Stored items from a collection
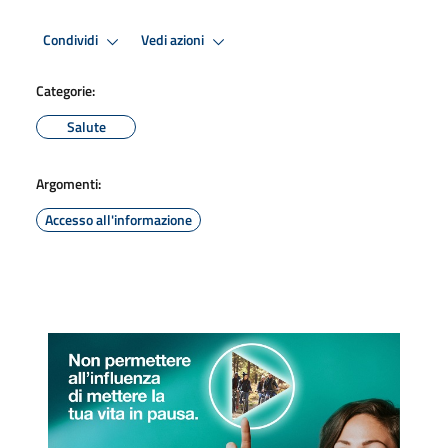
Condividi
Vedi azioni
Categorie:
Salute
Argomenti:
Accesso all'informazione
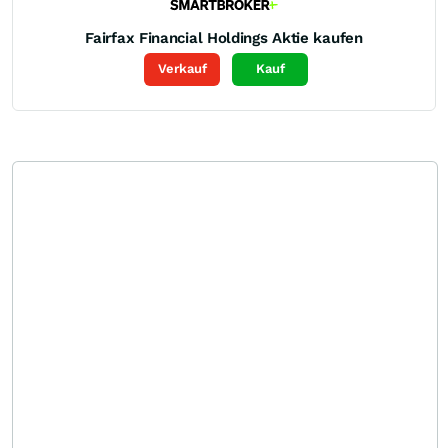
Fairfax Financial Holdings
Aktie kaufen
Verkauf
Kauf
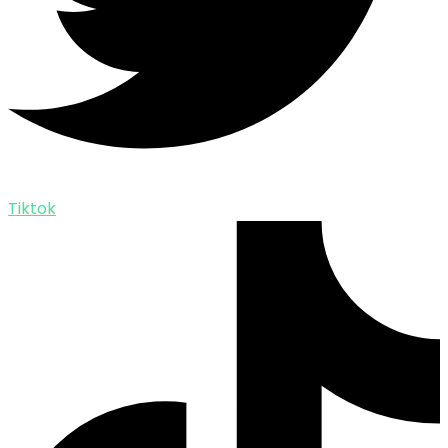
Tiktok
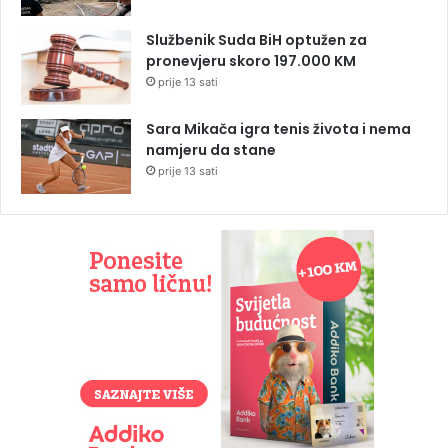
Službenik Suda BiH optužen za
pronevjeru skoro 197.000 KM
prije 13 sati
Sara Mikača igra tenis života i nema
namjeru da stane
prije 13 sati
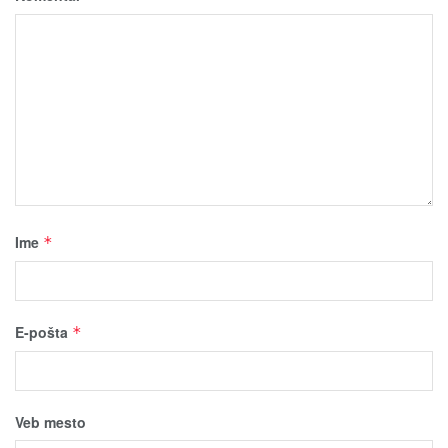
Ime
*
E-pošta
*
Veb mesto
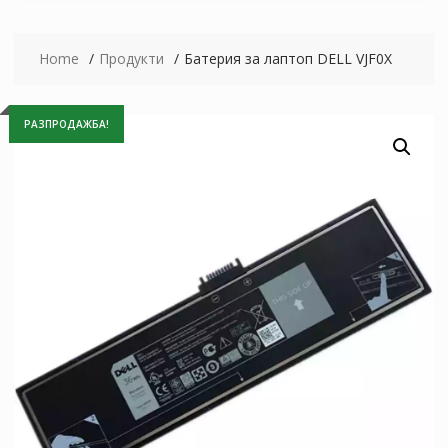
Home
Продукти
Батерия за лаптоп DELL VJF0X
РАЗПРОДАЖБА!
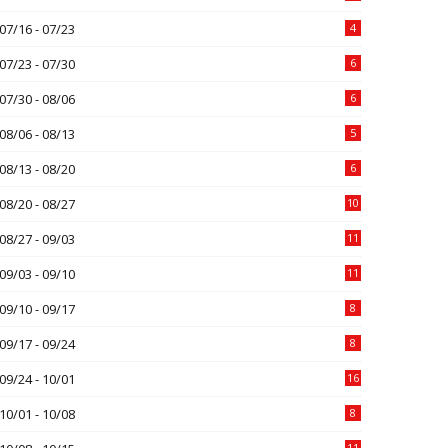
07/16 - 07/23
4
07/23 - 07/30
6
07/30 - 08/06
6
08/06 - 08/13
5
08/13 - 08/20
6
08/20 - 08/27
10
08/27 - 09/03
11
09/03 - 09/10
11
09/10 - 09/17
8
09/17 - 09/24
8
09/24 - 10/01
16
10/01 - 10/08
8
11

Task instructions >>
Reproduce, unaltered, the lines above starting at the one containing "07/16 - 07/23" and ending with the final line of the records.

Written answer >>
07/16 - 07/23
4
07/23 - 07/30
6
07/30 - 08/06
6
08/06 - 08/13
5
08/13 - 08/20
6
08/20 - 08/27
10
08/27 - 09/03
11
09/03 - 09/10
11
09/10 - 09/17
8
09/17 - 09/24
8
09/24 - 10/01
16
10/01 - 10/08
8
11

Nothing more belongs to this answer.